Extracted material below:
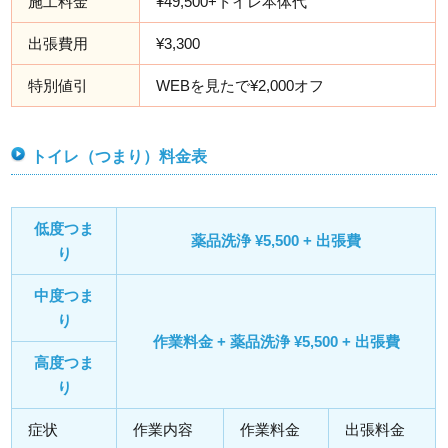
施工料金
¥49,500+トイレ本体代
出張費用
¥3,300
特別値引
WEBを見たで¥2,000オフ
トイレ（つまり）料金表
低度つま
薬品洗浄 ¥5,500 + 出張費
り
中度つま
り
作業料金 + 薬品洗浄 ¥5,500 + 出張費
高度つま
り
症状
作業内容
作業料金
出張料金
End of Extracted material.
_What is required_
Could the entries above be restated word for word, with the pictures left out?

_Result below_
施工料金
¥49,500+トイレ本体代
出張費用
¥3,300
特別値引
WEBを見たで¥2,000オフ
トイレ（つまり）料金表
低度つま
薬品洗浄 ¥5,500 + 出張費
り
中度つま
り
作業料金 + 薬品洗浄 ¥5,500 + 出張費
高度つま
り
症状
作業内容
作業料金
出張料金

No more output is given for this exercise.